PROVIDED PASSAGE section start
# VTC mini battery issue?



## herb1 (3/4/17)

Hey y'all

Fitted a new wrapped coil (26ga Twisted Kanthal @ 0.10Ω; 3mm ID, 5 wraps) over the weekend and experienced sumthing strange with the battery display on the VTC mini.

After pressing fire button to take a puff, I noticed that the battery life indicator went empty for 1 second and a second later, showed where it is was before the fire button was pressed

Is it my battery that's weakening

Also, I have on POWER mode but can't increase wattage beyond 62.5W?


----------



## BumbleBee (3/4/17)

You're pulling more power from the battery than the mod can handle. Every time you fire the mod "resets" as a type of safety feature, you will also notice that it doesn't count that puff either. 

These mods can technically fire that coil but in practice they don't do it very well. Build at a higher resistance (at least 0.2) or consider a bigger mod if you feel the need to build that low.
PROVIDED PASSAGE section end
**CHECK YOUR UNDERSTANDING:**
#1 In the VTC mini battery thread, what wattage can herb1 not raise the mod beyond in POWER mode?
#2 Carry on the VTC mini battery thread past its final post.
INFORMATION PROVIDED section start
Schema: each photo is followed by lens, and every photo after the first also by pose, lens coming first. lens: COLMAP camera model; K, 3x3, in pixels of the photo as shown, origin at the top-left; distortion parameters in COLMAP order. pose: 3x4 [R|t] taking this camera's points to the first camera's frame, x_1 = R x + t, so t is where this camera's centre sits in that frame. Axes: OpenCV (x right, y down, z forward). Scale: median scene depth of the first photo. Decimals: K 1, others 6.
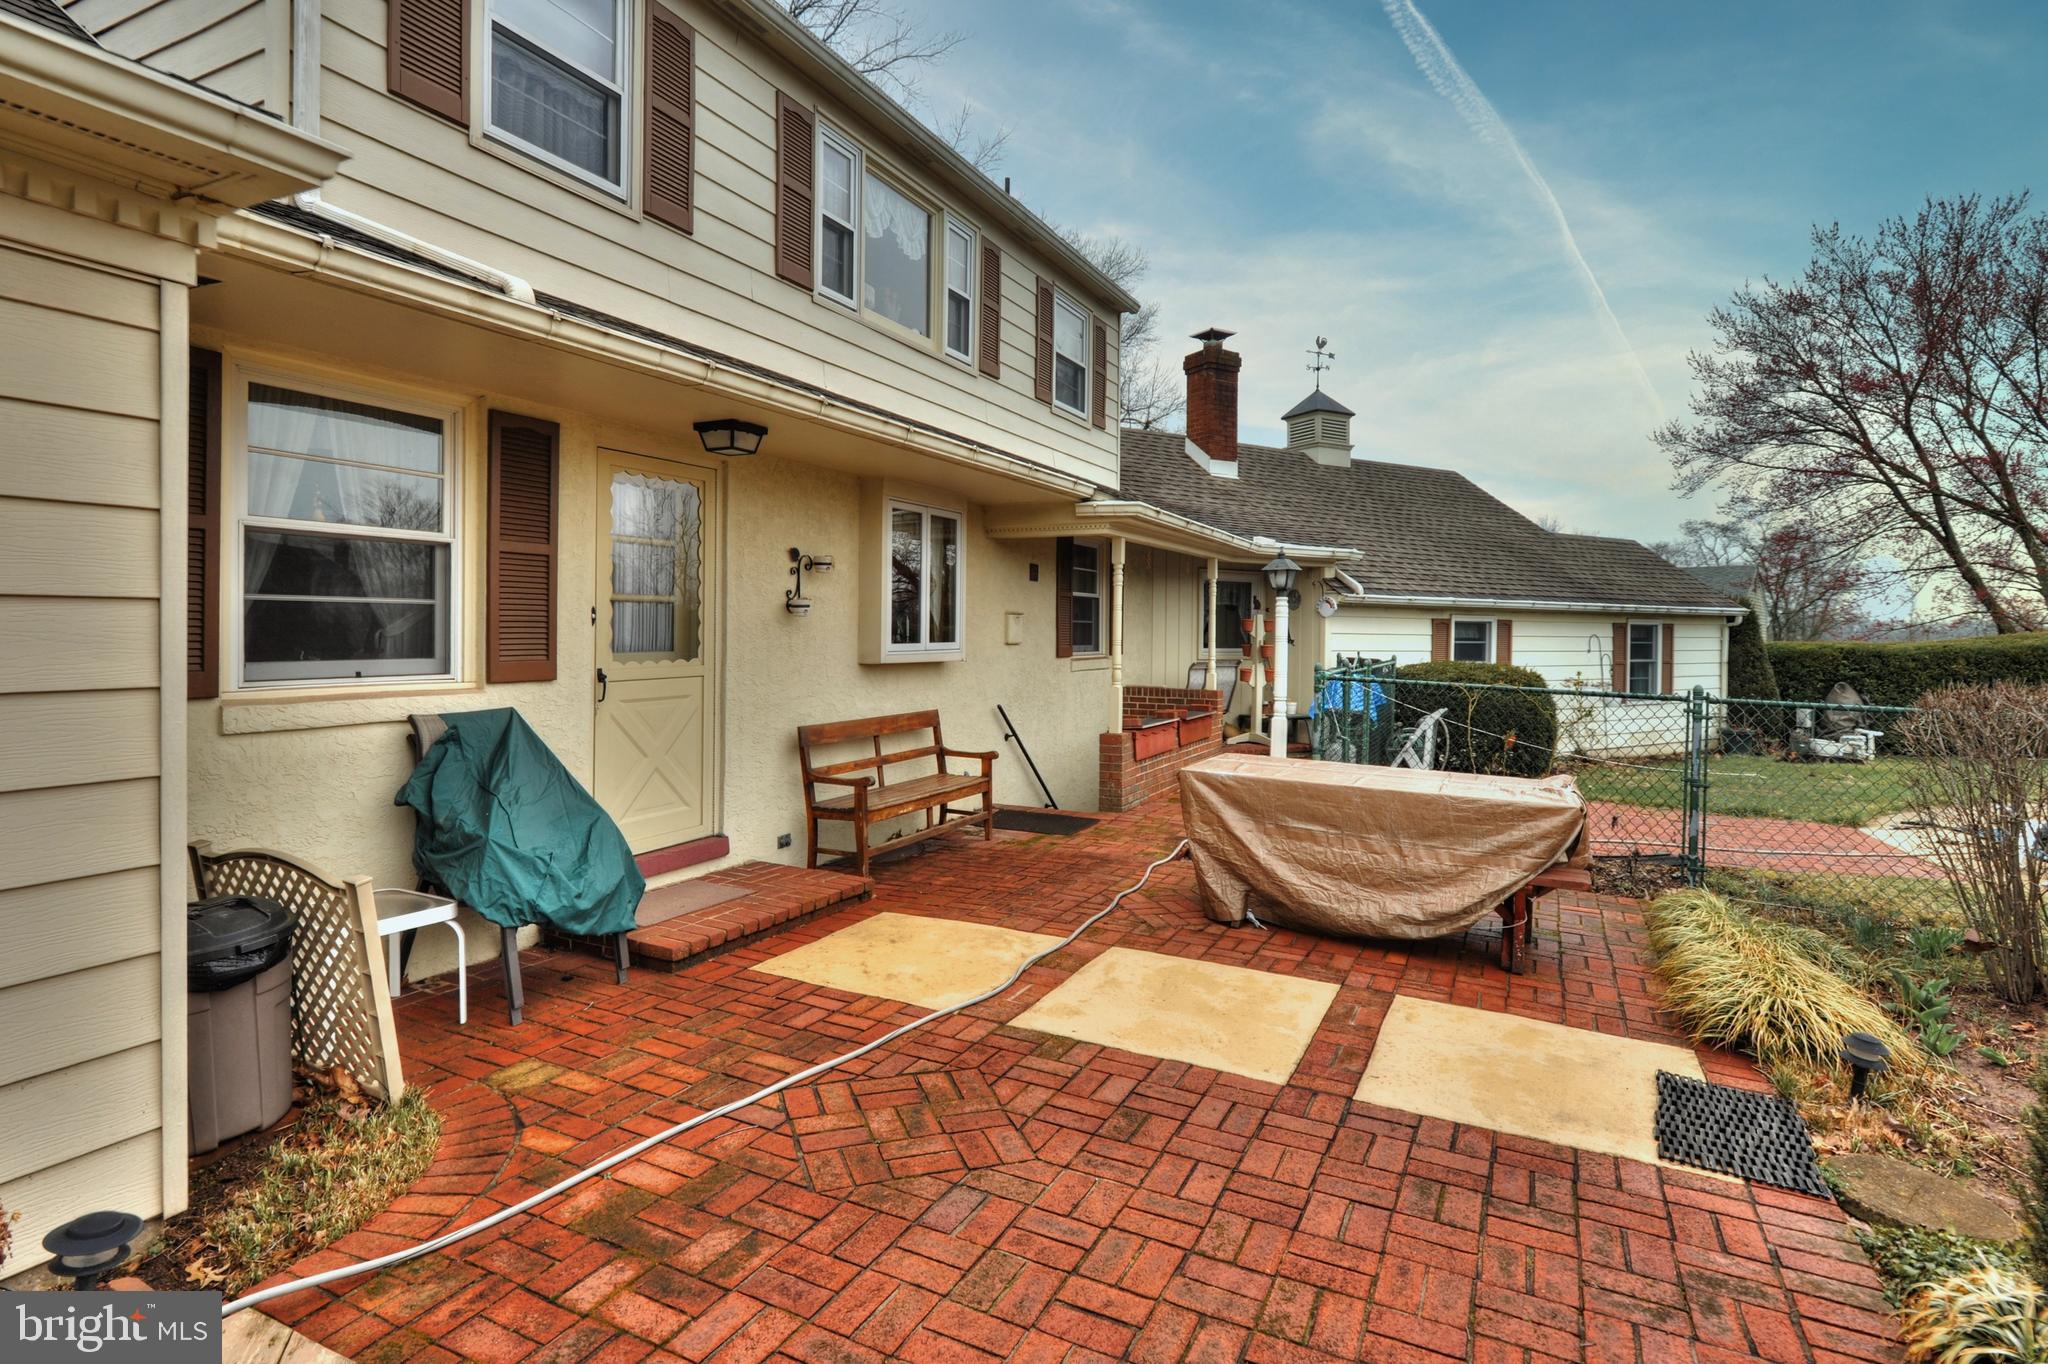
INFORMATION PROVIDED section end
**TASK-BY-TASK ANSWERS:**
#1 62.5W

#2
Reactions: Like 2 | Thanks 1


----------



## herb1 (3/4/17)

Looks like I'll have to reduce inner diameter of wrap then


----------



## SmokeyJoe (3/4/17)

herb1 said:


> Hey y'all
> 
> Fitted a new wrapped coil (26ga Kanthal @ 0.10Ω) over the weekend and experienced sumthing strange with the battery display on the VTC mini.
> 
> ...


Yeah, couldnt finish reading your post after i looked at your avatar

Reactions: Funny 3 | Can relate 1


----------



## BumbleBee (3/4/17)

herb1 said:


> Looks like I'll have to reduce inner diameter of wrap then


at the very least, yes. And maybe chuck an extra wrap or two on the coil if space allows. Also make sure that all your connections are secure, a loose post screw can play a big part in throwing off your resistance.

Reactions: Like 1


----------



## herb1 (4/4/17)

Fixed.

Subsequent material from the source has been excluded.